Em nosso dia a dia estamos sempre em contato com diversas formas de argumentações.
Para chegarmos a formar uma opinião embasada em fatos, temos que analisar aquilo que nos é
informado. Nesse sentido, reconhecer as formas de como os discursos são construídos, assim
como o papel do autor desses discursos é fundamental para identificar as ideologias contidas
nos enunciados.
A noção de autoria como a figura daquele que escreve e da performance como algo
culturalmente construída nos leva à conclusão de que somos produtos dos discursos e que
repetir esses discursos não é somente copiá-los e reproduzi-los, mas que temos aí possibilidades
de repetições subversivas, ou seja, de quebrar esses paradigmas.
A habilidade de analisar com criticidade o que é dito, tanto no âmbito das redes sociais
quanto na vida pessoal requer o desenvolvimento de competências que vão além da cognição,
é preciso focar nos significados alternativos ao longo das nossas repetições a fim de produzir e
reproduzir repetições que subvertam os estereótipos já engessados socialmente.
Falar e escrever sobre/para/com alguém, assim como receber esses textos denotam
posições do sujeito através da linguagem performativa e é preciso estar atento a isso nas práticas
de interações discursivas. O importante é focalizar a história social que produz as categorias
identitárias e linguísticas, os atos de fala, as interpelações e seus efeitos pragmáticos.
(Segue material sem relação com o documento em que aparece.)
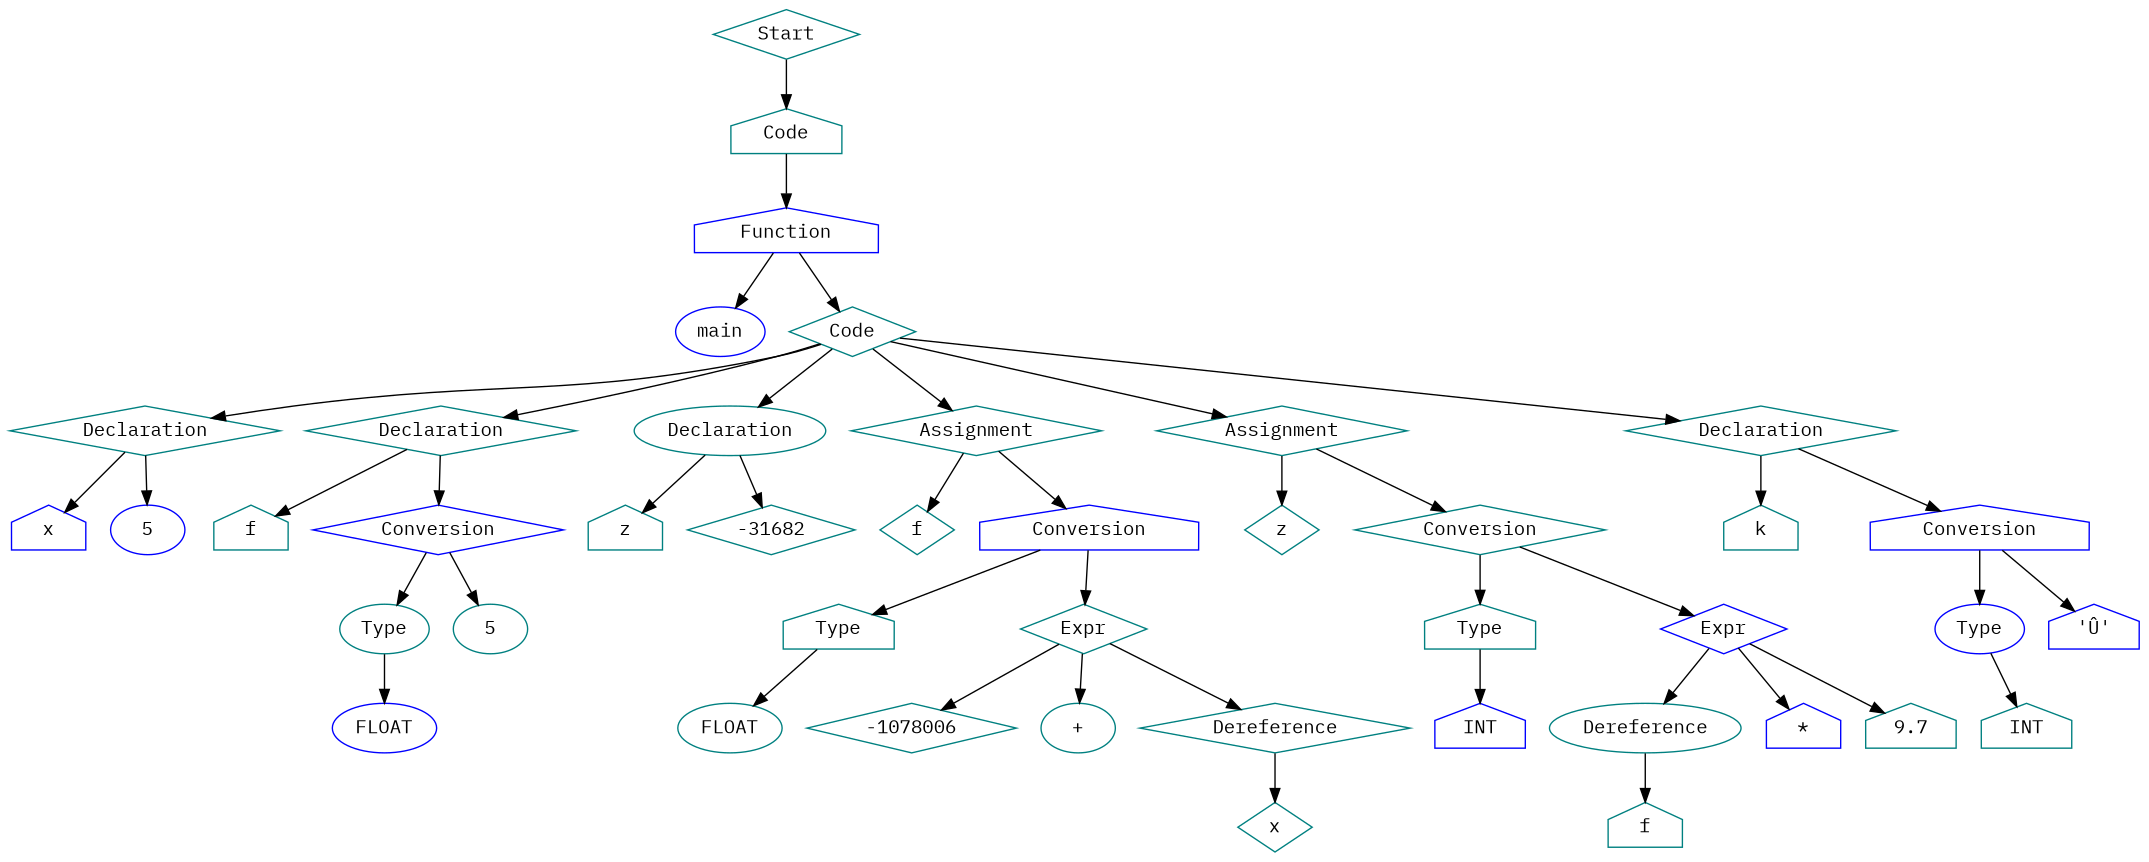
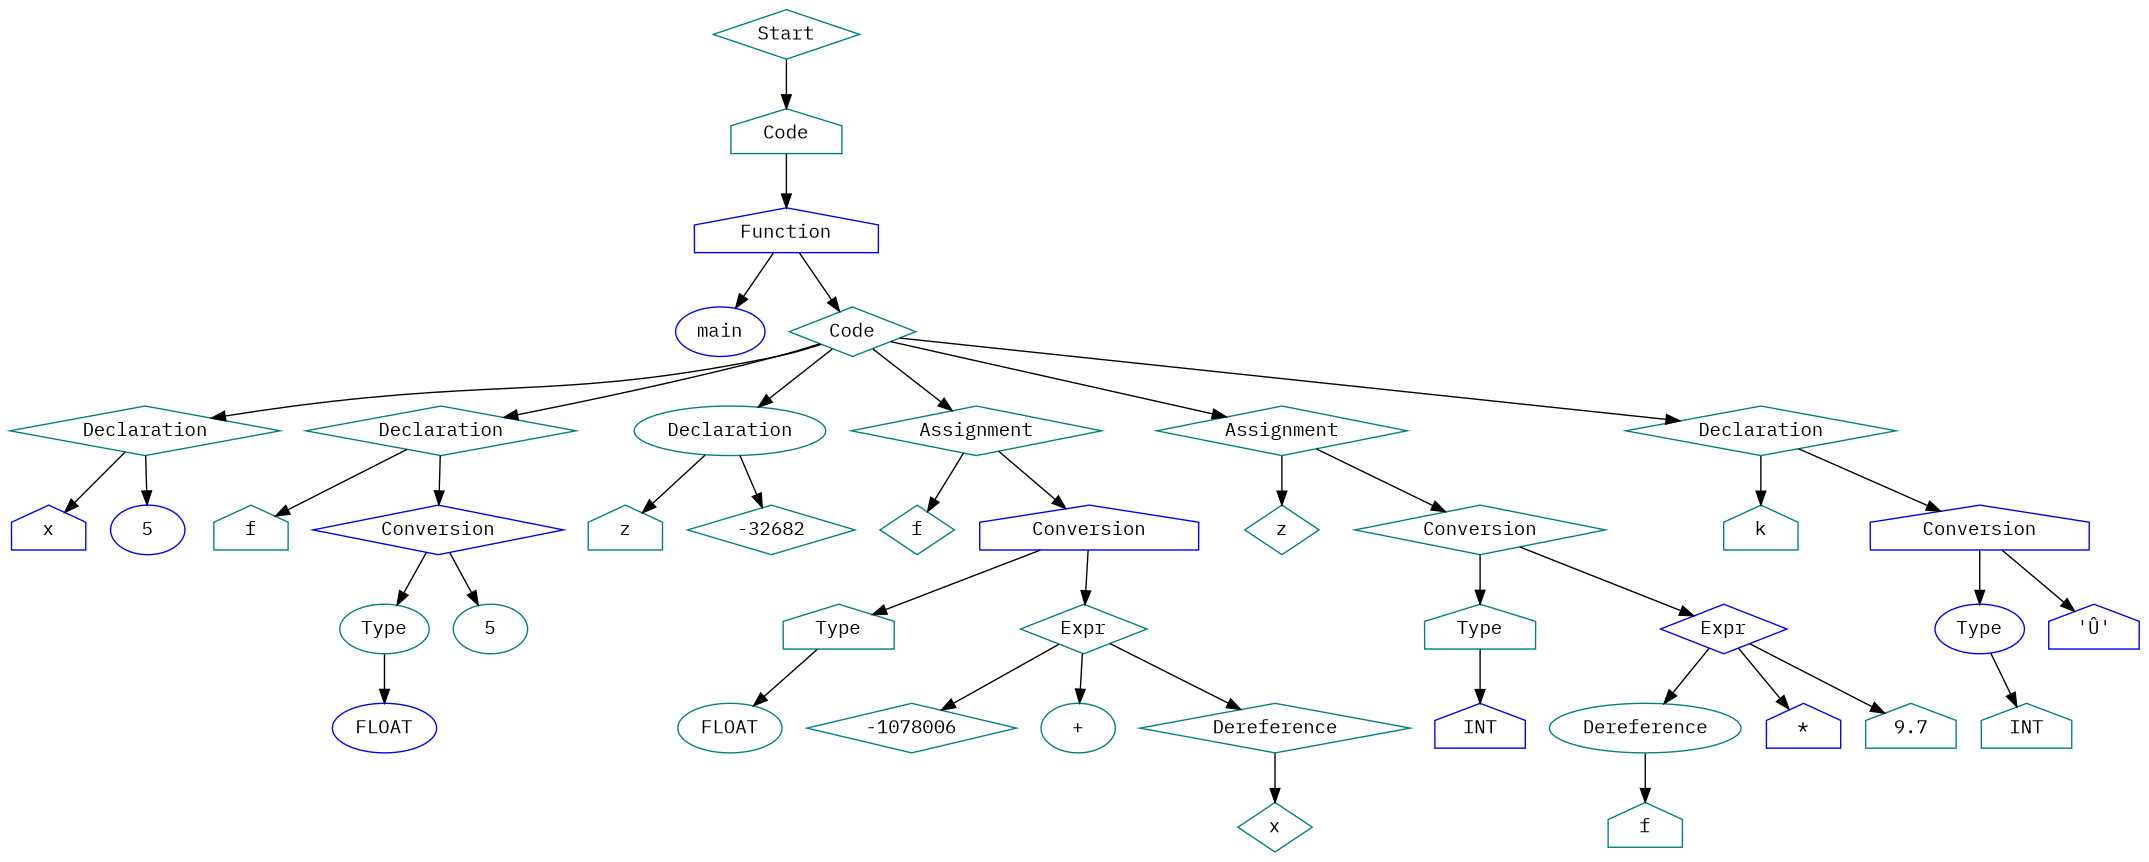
  digraph {
    fontname="IBM Plex Mono"
    node [color=teal fontname="IBM Plex Mono" shape=diamond]
    edge [fontname="IBM Plex Mono"]
    n1 [label=Start]
    n2 [label=Code shape=house]
    n3 [color=blue label=Function shape=house]
    n4 [color=blue label=main shape=ellipse]
    n5 [label=Code]
    n6 [label=Declaration]
    n7 [label=Declaration]
    n8 [label=Declaration shape=ellipse]
    n9 [label=Assignment]
    n10 [label=Assignment]
    n11 [label=Declaration]
    n12 [color=blue label=x shape=house]
    n13 [color=blue label=5 shape=ellipse]
    n14 [label=f shape=house]
    n15 [color=blue label=Conversion]
    n16 [label=z shape=house]
-   n17 [label=-31682]
+   n17 [label=-32682]
    n18 [label=f]
    n19 [color=blue label=Conversion shape=house]
    n20 [label=z]
    n21 [label=Conversion]
    n22 [label=k shape=house]
    n23 [color=blue label=Conversion shape=house]
    n24 [label=Type shape=ellipse]
    n25 [label=5 shape=ellipse]
    n26 [label=Type shape=house]
    n27 [label=Expr]
    n28 [label=Type shape=house]
    n29 [color=blue label=Expr]
    n30 [color=blue label=Type shape=ellipse]
    n31 [color=blue label="'Û'" shape=house]
    n32 [color=blue label=FLOAT shape=ellipse]
    n33 [label=FLOAT shape=ellipse]
    n34 [label=-1078006]
    n35 [label="+" shape=ellipse]
    n36 [label=Dereference]
    n37 [label=x]
    n38 [color=blue label=INT shape=house]
    n39 [label=Dereference shape=ellipse]
    n40 [color=blue label="*" shape=house]
    n41 [label=9.7 shape=house]
    n42 [label=f shape=house]
    n43 [label=INT shape=house]
    n1 -> n2
    n2 -> n3
    n3 -> n4
    n3 -> n5
    n5 -> n6
    n5 -> n7
    n5 -> n8
    n5 -> n9
    n5 -> n10
    n5 -> n11
    n6 -> n12
    n6 -> n13
    n7 -> n14
    n7 -> n15
    n8 -> n16
    n8 -> n17
    n9 -> n18
    n9 -> n19
    n10 -> n20
    n10 -> n21
    n11 -> n22
    n11 -> n23
    n15 -> n24
    n15 -> n25
    n19 -> n26
    n19 -> n27
    n21 -> n28
    n21 -> n29
    n23 -> n30
    n23 -> n31
    n24 -> n32
    n26 -> n33
    n27 -> n34
    n27 -> n35
    n27 -> n36
    n28 -> n38
    n29 -> n39
    n29 -> n40
    n29 -> n41
    n30 -> n43
    n36 -> n37
    n39 -> n42
  }
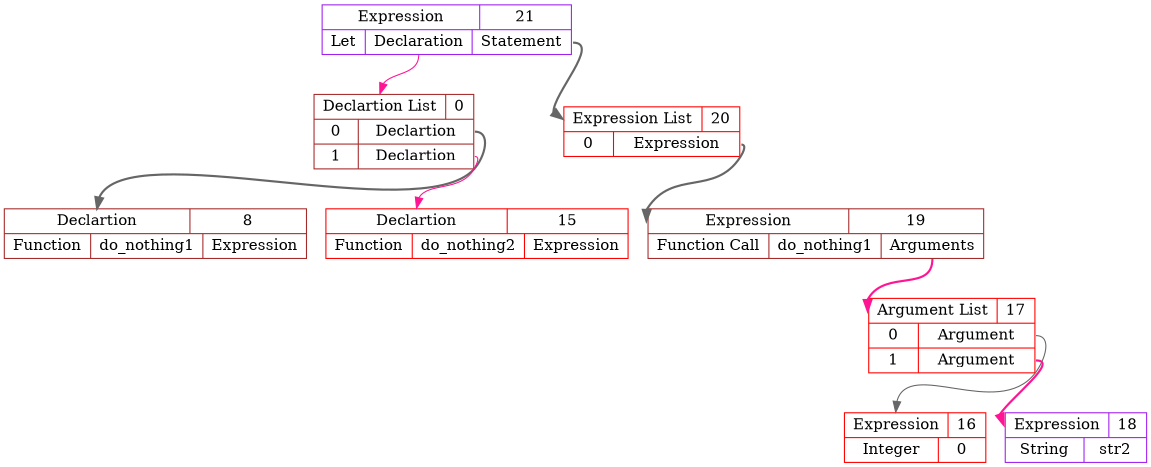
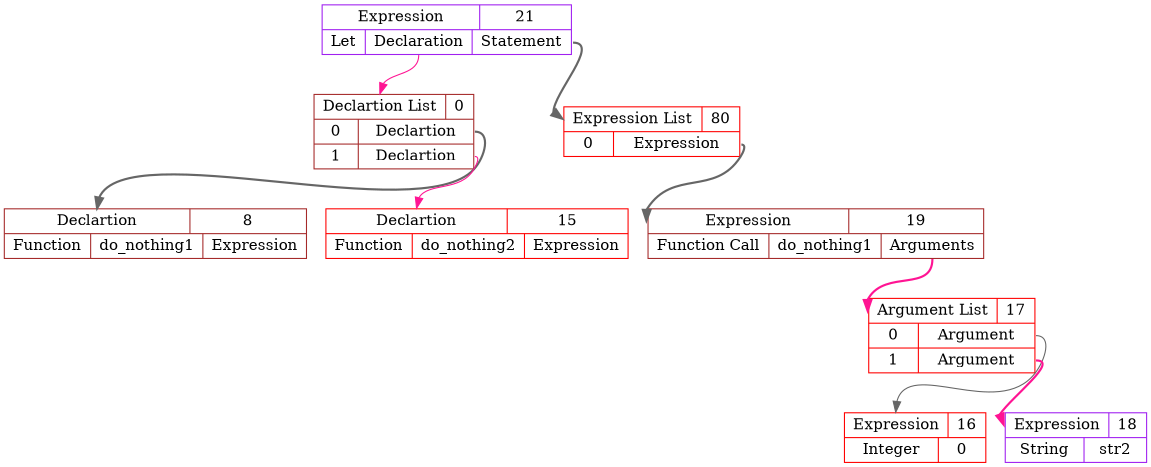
  digraph {
    node [shape=record color=red]
    edge [headport=ptr tailport=pos0 color=deeppink style=bold]
    n1 [label="{ { <ptr> Expression | 21 } |{ Let | <dec> Declaration | <stmt> Statement } } " color=purple]
    n2 [label="{ { <ptr> Declartion List | 0 } | { 0 | <pos0> Declartion }| { 1 | <pos1> Declartion } }" color=brown]
-   n3 [label="{ { <ptr> Expression List | 20 } | { 0 | <pos0> Expression } }"]
+   n3 [label="{ { <ptr> Expression List | 80 } | { 0 | <pos0> Expression } }"]
    n4 [label="{ { <ptr> Declartion | 8 } | {Function | do_nothing1 | <exp> Expression } }" color=brown]
    n5 [label="{ { <ptr> Declartion | 15 } | {Function | do_nothing2 | <exp> Expression } }"]
    n6 [label="{ { <ptr> Expression | 19 } |{ Function Call | do_nothing1 | <argpos> Arguments} }" color=brown]
    n7 [label="{ { <ptr> Argument List | 17 } | { 0 | <pos0> Argument }| { 1 | <pos1> Argument } }"]
    n8 [label="{ { <ptr> Expression | 16 } |{ Integer | 0 } }"]
    n9 [label="{ { <ptr> Expression | 18 } |{ String | str2 } }" color=purple]
    n1 -> n2 [tailport=dec style=solid]
    n1 -> n3 [tailport=stmt color=gray40]
    n2 -> n4 [color=gray40]
    n2 -> n5 [tailport=pos1 style=solid]
    n3 -> n6 [color=gray40]
    n6 -> n7 [tailport=argpos]
    n7 -> n8 [color=gray40 style=solid]
    n7 -> n9 [tailport=pos1]
  }
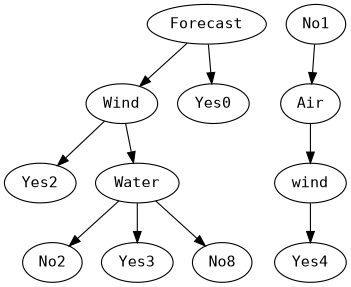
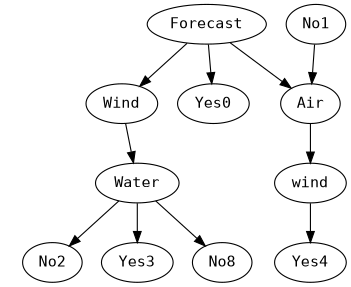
  strict digraph {
    fontname="DejaVu Sans Mono"
    node [fontname="DejaVu Sans Mono"]
    edge [fontname="DejaVu Sans Mono"]
    Forecast
    Wind
    n3 [label=Yes0]
    Air
-   Yes2
    Water
    wind
    No2
    Yes3
    n10 [label=No8]
    No1
    Yes4
    Forecast -> Wind
    Forecast -> n3
-   Wind -> Yes2
+   Forecast -> Air
    Wind -> Water
    Air -> wind
    Water -> No2
    Water -> Yes3
    Water -> n10
    wind -> Yes4
    No1 -> Air
  }
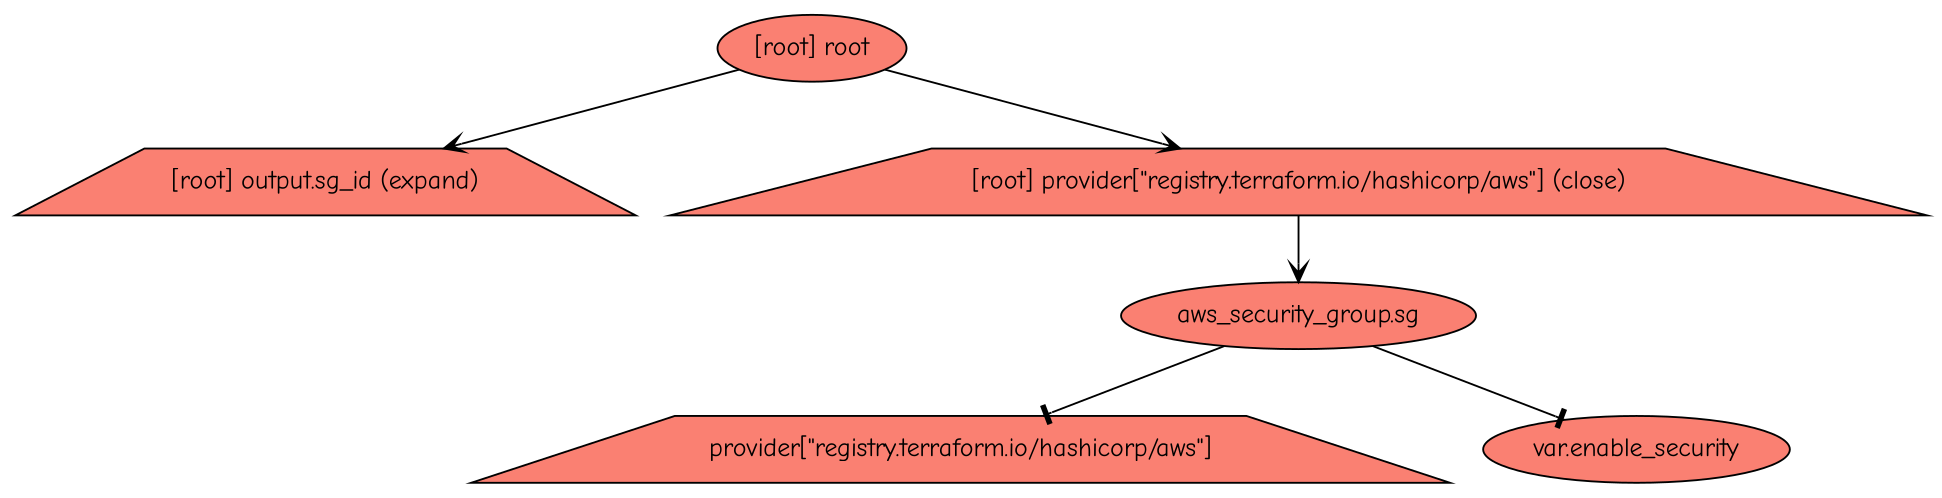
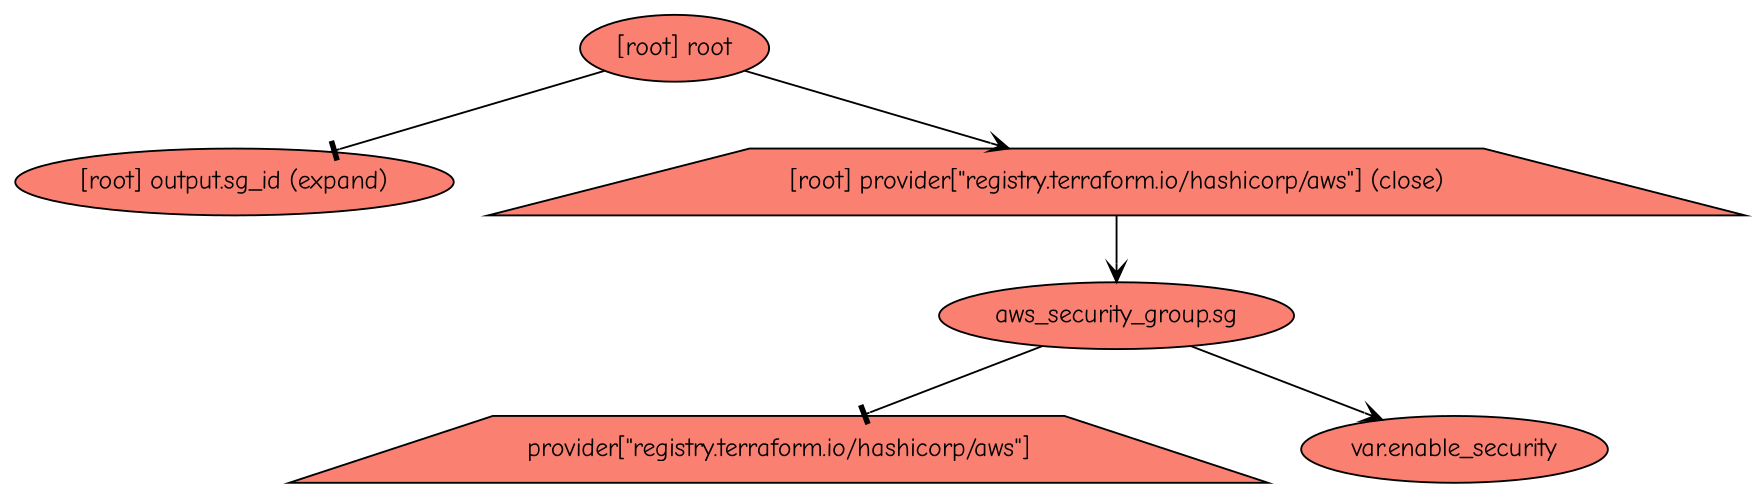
  digraph {
    compound=true
    fontname="Comic Neue"
    newrank=true
    node [fillcolor=salmon fontname="Comic Neue" shape=ellipse style=filled]
    edge [arrowhead=vee fontname="Comic Neue"]
    n1 [label="aws_security_group.sg"]
    n2 [label="provider[\"registry.terraform.io/hashicorp/aws\"]" shape=trapezium]
    n3 [label="var.enable_security"]
-   "[root] output.sg_id (expand)" [shape=trapezium]
+   "[root] output.sg_id (expand)"
    "[root] provider[\"registry.terraform.io/hashicorp/aws\"] (close)" [shape=trapezium]
    "[root] root"
    subgraph sub_1 {
      n1
      n2
      n3
      "[root] output.sg_id (expand)"
      "[root] provider[\"registry.terraform.io/hashicorp/aws\"] (close)"
      "[root] root"
    }
    n1 -> n2 [arrowhead=tee]
-   n1 -> n3 [arrowhead=tee]
+   n1 -> n3
    "[root] provider[\"registry.terraform.io/hashicorp/aws\"] (close)" -> n1
-   "[root] root" -> "[root] output.sg_id (expand)"
+   "[root] root" -> "[root] output.sg_id (expand)" [arrowhead=tee]
    "[root] root" -> "[root] provider[\"registry.terraform.io/hashicorp/aws\"] (close)"
  }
Hoje, há um crescimento considerável de pessoas envolvidas em conflitos de opiniões
nas redes sociais, caracterizados por incitar a discriminação contra pessoas que compartilham
de grupos identitários comuns, animosidades e discussões políticas acaloradas, promotores de
brigas e ofensas por discordâncias. Por isso, é preciso pensar na importância de se refletir sobre
esses discursos e diante da crescente manifestação de intolerância faz-se necessário buscar
perspectivas de aprimoramento do senso crítico.
Sendo assim, para que se diminua a crise do pensamento crítico que tem gerado as
manifestações de intolerância, é preciso compreender que o significado de um texto e seus
efeitos não está preso a fronteiras textuais, mas sim construído por aquilo que vem antes dos
textos (o que possibilita as performances), é preciso perceber as performances identitárias, as
relações intertextuais e os efeitos que as performances linguísticas produzem nos interlocutores
a fim de desconstruir sentidos normatizados e ,por meio da linguagem, reinventá-los.